Казалось бы, тут даже выдумывать ничего не надо — скопируй и вставь. В отличие от «Похитителя Орхидей», книги Сьюзан Орлеан, которую Кауфман мучительно пытался адаптировать в «Адаптации», текст Рэйда не то чтобы очень уж сопротивляется экранизации, даже наоборот — отличный материал для хоррора. И тем не менее Кауфман сознательно и как-то даже демонстративно игнорирует первоисточник. По мере просмотра иногда создается ощущение, что от Рэйда в фильме совсем ничего не осталось, кроме названия, мертвых барашков и шутки про «Брови Брежнева». Особенно жалко диалоги, потому что — и вот тут мы, кажется, подбираемся к одной из главных проблем — у Кауфмана герои не разговаривают, они обмениваются цитатами; и чтоб вы понимали масштаб трагедии: когда я говорю про цитаты, я имею в виду не пару отсылок, я имею в виду ситуацию, когда цитаты полностью вытесняют из фильма все живое. Они тут повсюду, причем по большей части это цитаты «для своих». В одной из сцен фильм превращается в мюзикл, герои, а точнее их аватары, начинают танцевать, и это танец из мюзикла «Оклахома!», но чтобы это понять, — а также, чтобы понять, почему именно «Оклахома!» — вам придется хорошенько погуглить. В другой сцене герой Джесси Племонса упоминает книгу Дэвида Фостера Уоллеса «A Supposedly Fun Thing I’ll Never Do Again» и цитирует эссе «E unibus pluram» — текст, в котором ДФУ разносит постмодернистов, доказывая, что как культурное течение постмодернизм давно исчерпал себя, и все известные нам приемы этого течения — отказ от глубины и поисков смысла, рваный монтаж, ирония, пародии, отсылки и цитаты — все это уже давно не работает и выглядит архаично, а иногда и вовсе убого.

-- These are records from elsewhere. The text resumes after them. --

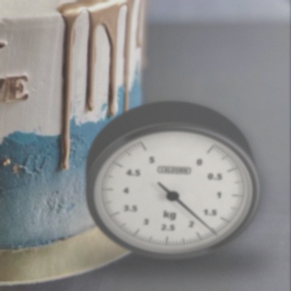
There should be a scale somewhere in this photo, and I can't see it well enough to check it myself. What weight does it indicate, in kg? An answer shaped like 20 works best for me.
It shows 1.75
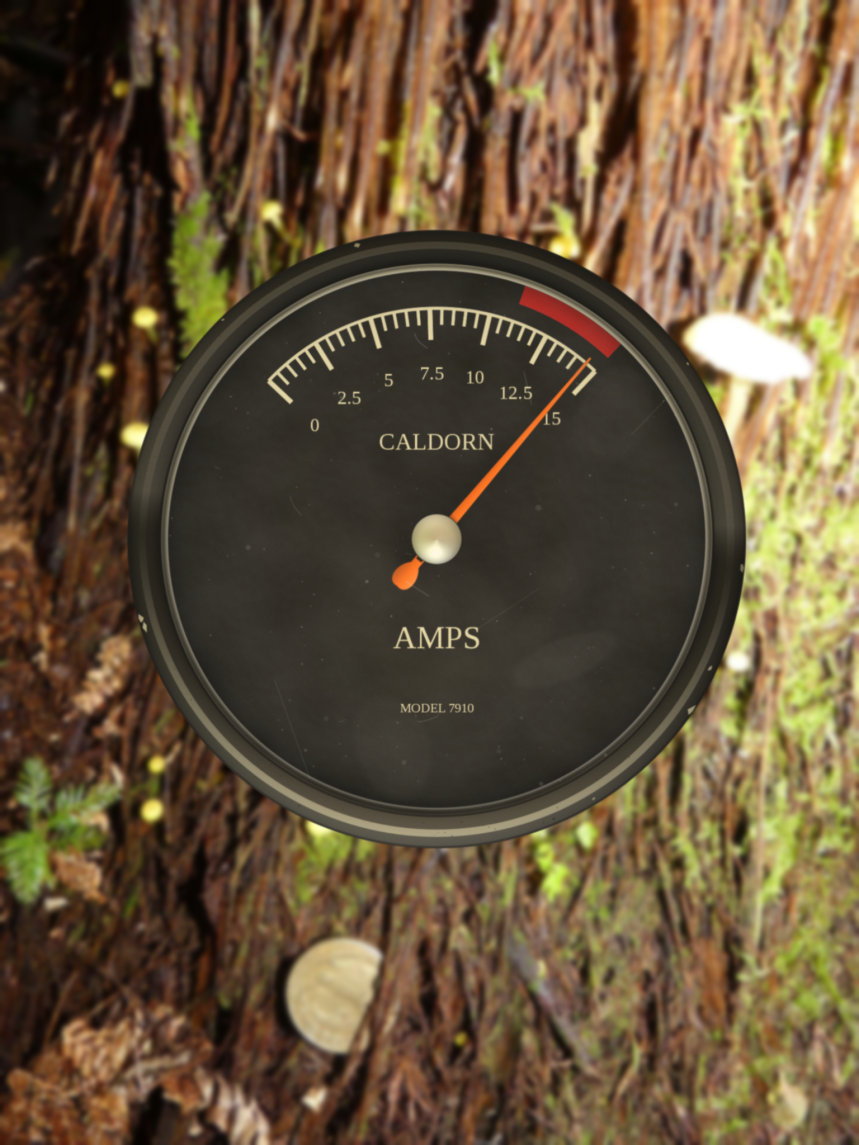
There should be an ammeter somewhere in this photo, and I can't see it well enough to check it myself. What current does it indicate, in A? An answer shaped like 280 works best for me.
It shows 14.5
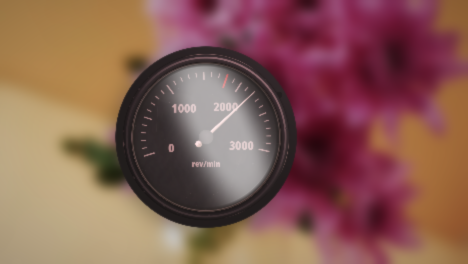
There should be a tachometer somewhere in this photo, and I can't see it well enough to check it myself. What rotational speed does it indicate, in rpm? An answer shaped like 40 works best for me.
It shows 2200
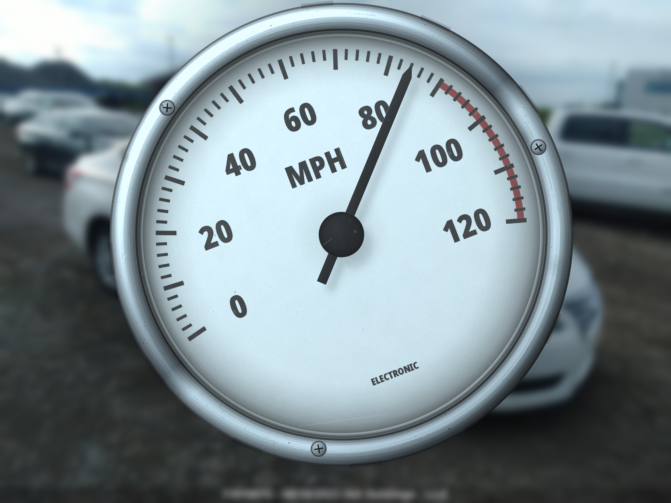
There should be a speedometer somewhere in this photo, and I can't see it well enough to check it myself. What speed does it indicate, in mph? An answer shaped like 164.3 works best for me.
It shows 84
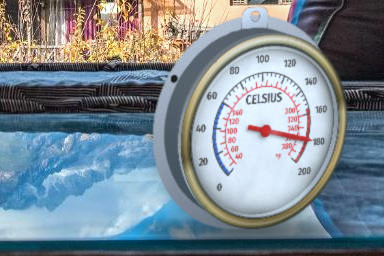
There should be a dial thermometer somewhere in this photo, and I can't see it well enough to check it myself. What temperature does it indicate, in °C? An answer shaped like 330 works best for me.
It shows 180
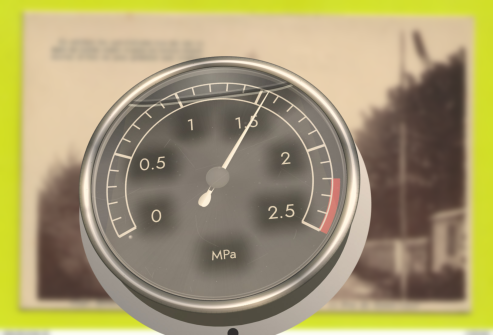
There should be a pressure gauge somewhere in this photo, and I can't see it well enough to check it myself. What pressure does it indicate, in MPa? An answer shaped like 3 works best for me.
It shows 1.55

В «Думаю, как все закончить» есть своя драма, но скрыта она не в сюжете, и не во взаимоотношениях главных героев, а в том, что фильм, который начинается как нечто настоящее и самобытное, — опять же, Джесси Бакли великолепна, — ближе к финальным титрам распадается на серию отсылок и пародий уровня SNL, на горстку мета-подмигиваний «для своих» — последняя сцена и вовсе насмешка, которую поймут лишь те, кто прочел его роман — Кауфман издевается над наивным финалом «Игр разума», и это тоже весьма характерное решение — закончить фильм упражнением в остроумии над чьей-то сентиментальностью и над гримом.

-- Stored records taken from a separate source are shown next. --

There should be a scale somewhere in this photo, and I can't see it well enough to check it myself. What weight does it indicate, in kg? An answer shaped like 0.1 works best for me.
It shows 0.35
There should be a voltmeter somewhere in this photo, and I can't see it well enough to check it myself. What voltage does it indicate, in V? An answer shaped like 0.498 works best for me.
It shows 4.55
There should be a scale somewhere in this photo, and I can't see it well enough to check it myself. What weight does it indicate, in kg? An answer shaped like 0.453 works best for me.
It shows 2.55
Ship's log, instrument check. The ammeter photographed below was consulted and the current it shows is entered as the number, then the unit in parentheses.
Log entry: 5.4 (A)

Я начал текст с упоминания movie jail и предположения, будто любой режиссер мечтает из нее вырваться. Возможно, это не так. В том же эссе «E unibus pluram» Уоллес озвучивает мысль о том, что ирония — это «голос запертых в клетке людей, которые полюбили свое заточение». Возможно, именно это и произошло с Кауфманом. Ведь последние его фильмы — это гимны из камеры-одиночки, смысл которых понимает только сам заключенный.